As a parent to a high schooler, I’ve heard many horror stories about a new breed of children: kids who can’t manage their stress. It’s not just helicopter parents either; teachers, college professors and even employers have noticed. While the young adults applying for college and jobs are poised, polite and accomplished in terms of community service, grades and test scores, many lack resilience and even basic life skills.
In affluent cities and suburbs across the U.S., childhood has changed. Thirty years ago, hands-off parents didn’t call their children “Free Range,” because freedom was just a part of being a kid. Now, parents have sharply limited children’s freedom in the name of safety and have traded unstructured time for after school activities. The hovering “help” of so-called helicopter parenting may provide short-term rewards, but cost a child their independence in the long run.
Are YOU a helicopter parent?
A helicopter parent is defined as a parent who obsessively “hovers” around their kids in an overprotective manner. It is important to care for your child, but oftentimes helicopter children rely on their parents to swoop in and save them well into adulthood.
Helicopter parents don’t set out to harm their children. It’s because you want to help your children that you are often willing to do whatever it takes to help your kids succeed. But you also need a wake-up call about the accidental consequences of your actions.
Achievement vs. independence
The problem with helicopter children is that when it’s time to head out on their own and make their way in the world, they are ill-prepared. College graduates with impressive resumes arrive at new jobs so emotionally fragile that even minor problems need to be solved for them by other adults. If there’s one thing that shouldn’t happen, it’s your boss getting an angry call from your mom.
Jessica Lahey, author of The Gift of Failure, talks about her own struggle as a helicopter parent. Eventually, she began to understand that her parenting success should not be defined by her own effort, but rather by her children’s earned competence. In chapters on sports, friendship and homework, Lahey advises parents on when to step in, and when to step back. Her advice? Expect more, nag less. More patience, less perfection. Step back, and kids will step up.
Lahey told me how she transformed her own household: “I became much more aware of my motives. I was doing a lot of stuff for my kids—solving their problems and saving them from themselves—that made me feel good in the moment, but undermined their education and development. I had to cut that out, and that’s been hard to do because it had become a habit, both for me and my kids.”
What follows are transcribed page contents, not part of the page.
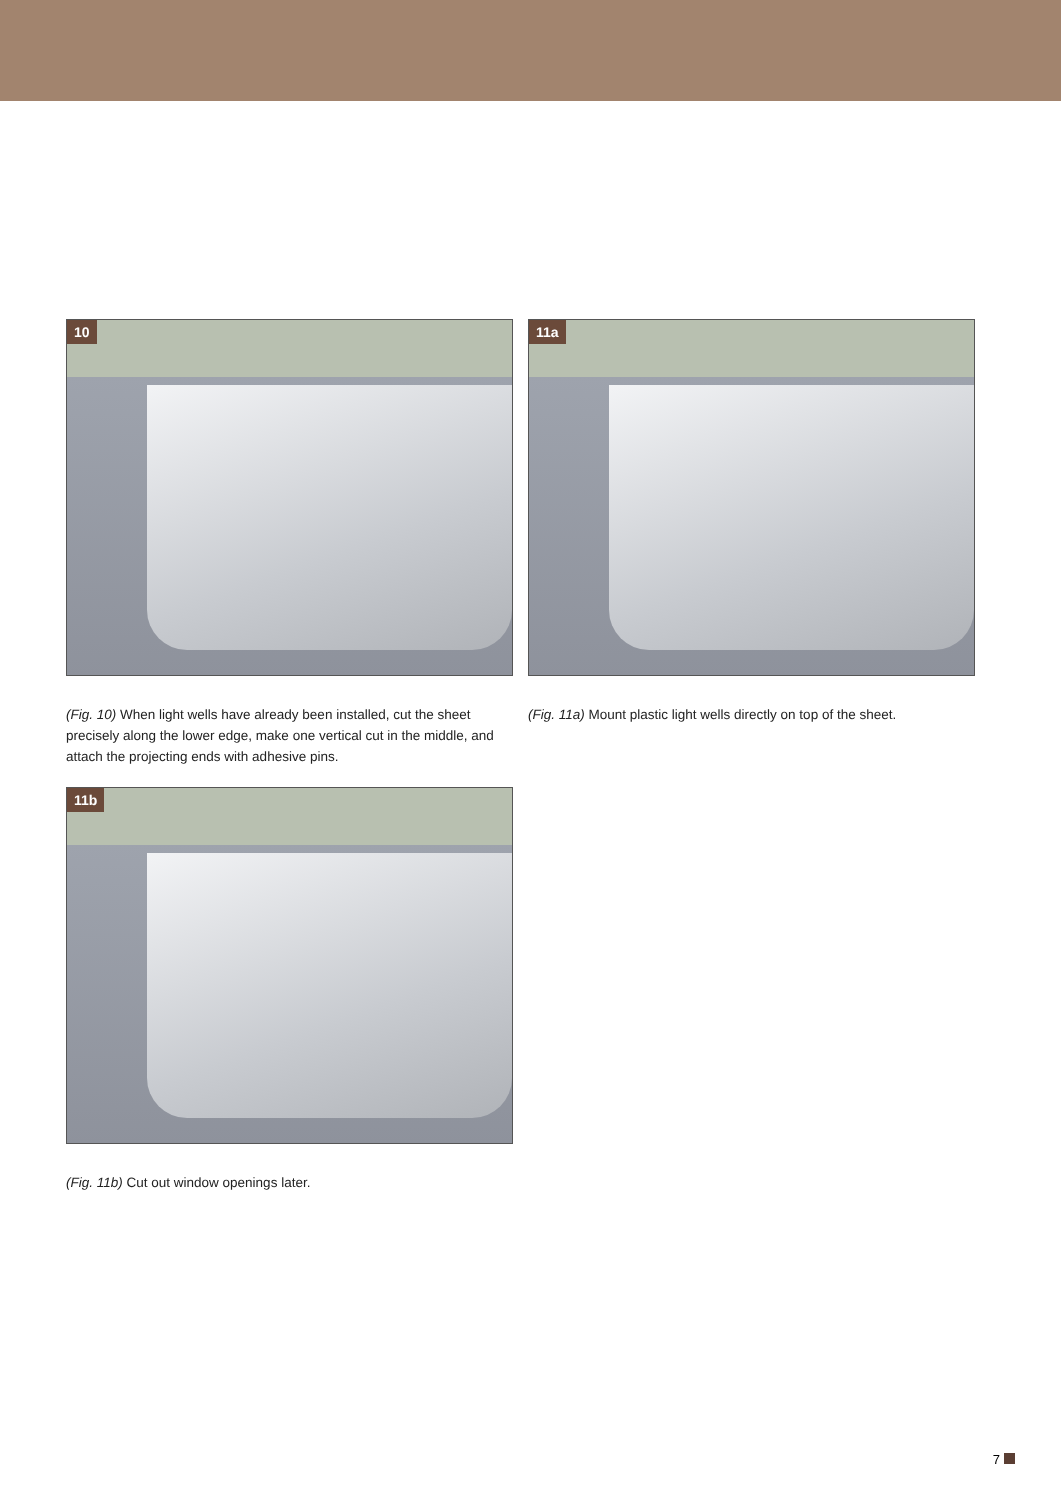10
(Fig. 10) When light wells have already been installed, cut the sheet precisely along the lower edge, make one vertical cut in the middle, and attach the projecting ends with adhesive pins.
11a
(Fig. 11a) Mount plastic light wells directly on top of the sheet.
11b
(Fig. 11b) Cut out window openings later.
7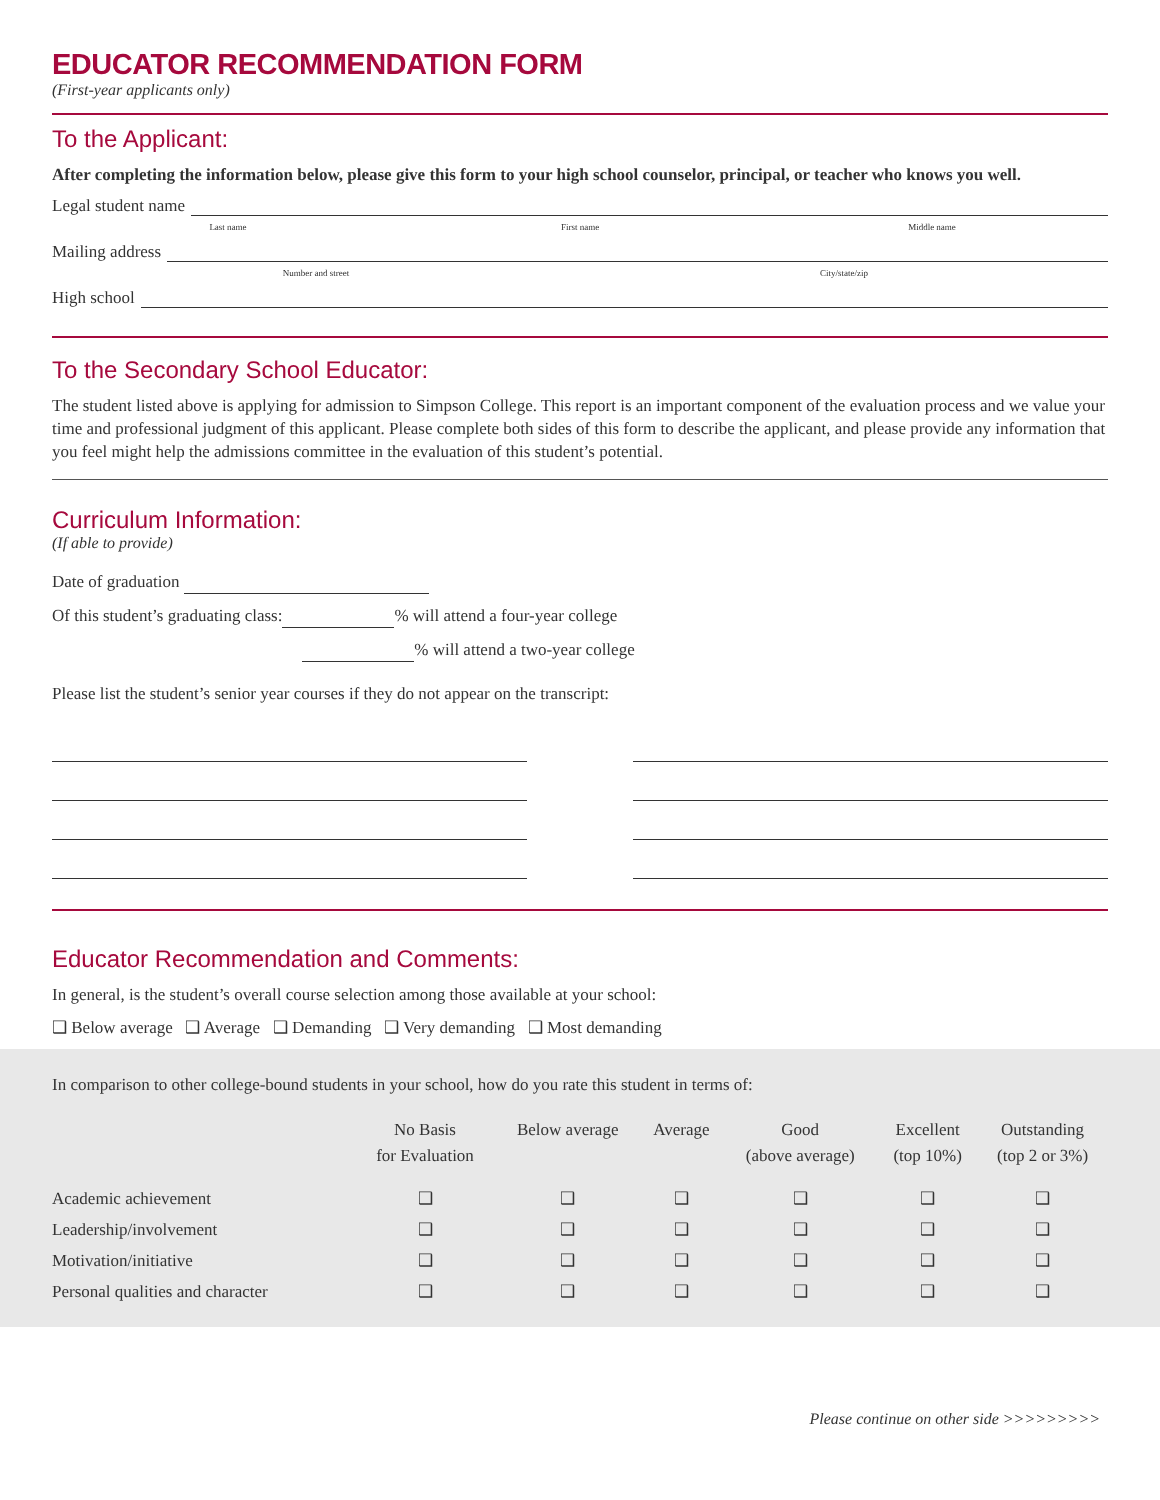EDUCATOR RECOMMENDATION FORM
(First-year applicants only)
To the Applicant:
After completing the information below, please give this form to your high school counselor, principal, or teacher who knows you well.
Legal student name
Last name First name Middle name
Mailing address
Number and street City/state/zip
High school
To the Secondary School Educator:
The student listed above is applying for admission to Simpson College. This report is an important component of the evaluation process and we value your time and professional judgment of this applicant. Please complete both sides of this form to describe the applicant, and please provide any information that you feel might help the admissions committee in the evaluation of this student’s potential.
Curriculum Information:
(If able to provide)
Date of graduation
Of this student’s graduating class: % will attend a four-year college
% will attend a two-year college
Please list the student’s senior year courses if they do not appear on the transcript:
Educator Recommendation and Comments:
In general, is the student’s overall course selection among those available at your school:
❑ Below average ❑ Average ❑ Demanding ❑ Very demanding ❑ Most demanding
In comparison to other college-bound students in your school, how do you rate this student in terms of:
| | No Basis for Evaluation | Below average | Average | Good (above average) | Excellent (top 10%) | Outstanding (top 2 or 3%) |
| --- | --- | --- | --- | --- | --- | --- |
| Academic achievement | ❑ | ❑ | ❑ | ❑ | ❑ | ❑ |
| Leadership/involvement | ❑ | ❑ | ❑ | ❑ | ❑ | ❑ |
| Motivation/initiative | ❑ | ❑ | ❑ | ❑ | ❑ | ❑ |
| Personal qualities and character | ❑ | ❑ | ❑ | ❑ | ❑ | ❑ |
Please continue on other side >>>>>>>>>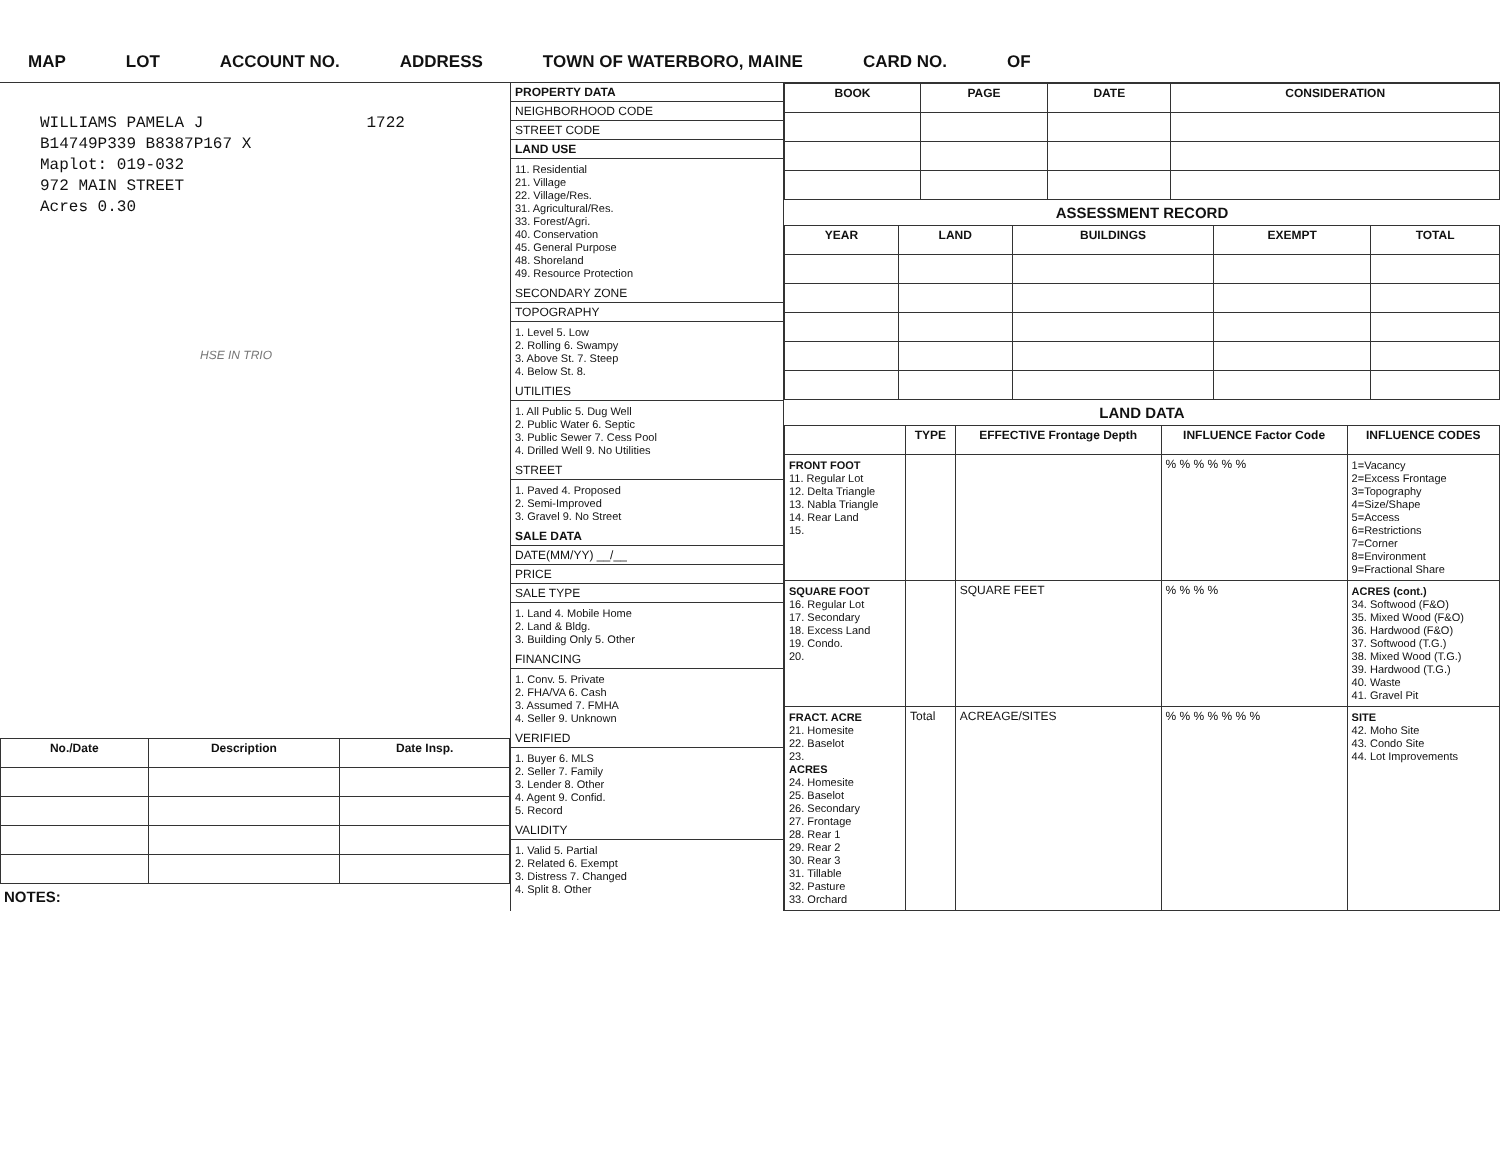MAP LOT ACCOUNT NO. ADDRESS TOWN OF WATERBORO, MAINE CARD NO. OF
WILLIAMS PAMELA J 1722
B14749P339 B8387P167 X
Maplot: 019-032
972 MAIN STREET
Acres 0.30
HSE IN TRIO
| No./Date | Description | Date Insp. |
| --- | --- | --- |
NOTES:
PROPERTY DATA
NEIGHBORHOOD CODE
STREET CODE
LAND USE
11. Residential
21. Village
22. Village/Res.
31. Agricultural/Res.
33. Forest/Agri.
40. Conservation
45. General Purpose
48. Shoreland
49. Resource Protection
SECONDARY ZONE
TOPOGRAPHY
1. Level 5. Low
2. Rolling 6. Swampy
3. Above St. 7. Steep
4. Below St. 8.
UTILITIES
1. All Public 5. Dug Well
2. Public Water 6. Septic
3. Public Sewer 7. Cess Pool
4. Drilled Well 9. No Utilities
STREET
1. Paved 4. Proposed
2. Semi-Improved
3. Gravel 9. No Street
SALE DATA
DATE(MM/YY) __/__
PRICE
SALE TYPE
1. Land 4. Mobile Home
2. Land & Bldg.
3. Building Only 5. Other
FINANCING
1. Conv. 5. Private
2. FHA/VA 6. Cash
3. Assumed 7. FMHA
4. Seller 9. Unknown
VERIFIED
1. Buyer 6. MLS
2. Seller 7. Family
3. Lender 8. Other
4. Agent 9. Confid.
5. Record
VALIDITY
1. Valid 5. Partial
2. Related 6. Exempt
3. Distress 7. Changed
4. Split 8. Other
| BOOK | PAGE | DATE | CONSIDERATION |
| --- | --- | --- | --- |
ASSESSMENT RECORD
| YEAR | LAND | BUILDINGS | EXEMPT | TOTAL |
| --- | --- | --- | --- | --- |
LAND DATA
| | TYPE | EFFECTIVE Frontage Depth | INFLUENCE Factor Code | INFLUENCE CODES |
| --- | --- | --- | --- | --- |
| FRONT FOOT 11. Regular Lot 12. Delta Triangle 13. Nabla Triangle 14. Rear Land 15. | | | % % % % % % | 1=Vacancy 2=Excess Frontage 3=Topography 4=Size/Shape 5=Access 6=Restrictions 7=Corner 8=Environment 9=Fractional Share |
| SQUARE FOOT 16. Regular Lot 17. Secondary 18. Excess Land 19. Condo. 20. | | SQUARE FEET | % % % % | ACRES (cont.) 34. Softwood (F&O) 35. Mixed Wood (F&O) 36. Hardwood (F&O) 37. Softwood (T.G.) 38. Mixed Wood (T.G.) 39. Hardwood (T.G.) 40. Waste 41. Gravel Pit |
| FRACT. ACRE 21. Homesite 22. Baselot 23. ACRES 24. Homesite 25. Baselot 26. Secondary 27. Frontage 28. Rear 1 29. Rear 2 30. Rear 3 31. Tillable 32. Pasture 33. Orchard | Total | ACREAGE/SITES | % % % % % % % | SITE 42. Moho Site 43. Condo Site 44. Lot Improvements |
Our kids shouldn’t need us forever
As a middle school teacher, I hold high expectations for all students. But I define success as independence and self-motivation, rather than a slew of A’s. If the choice is between teeing students up for impressive achievement and letting them fail on their way to independence, I’m going to choose independence every time. However, as a parent, I’m not always so sure-footed. Deep down, I know I want to raise resilient, independent children. By setting up boundaries, rather than micromanaging them, I know they’ll be able master basic life skills all on their own.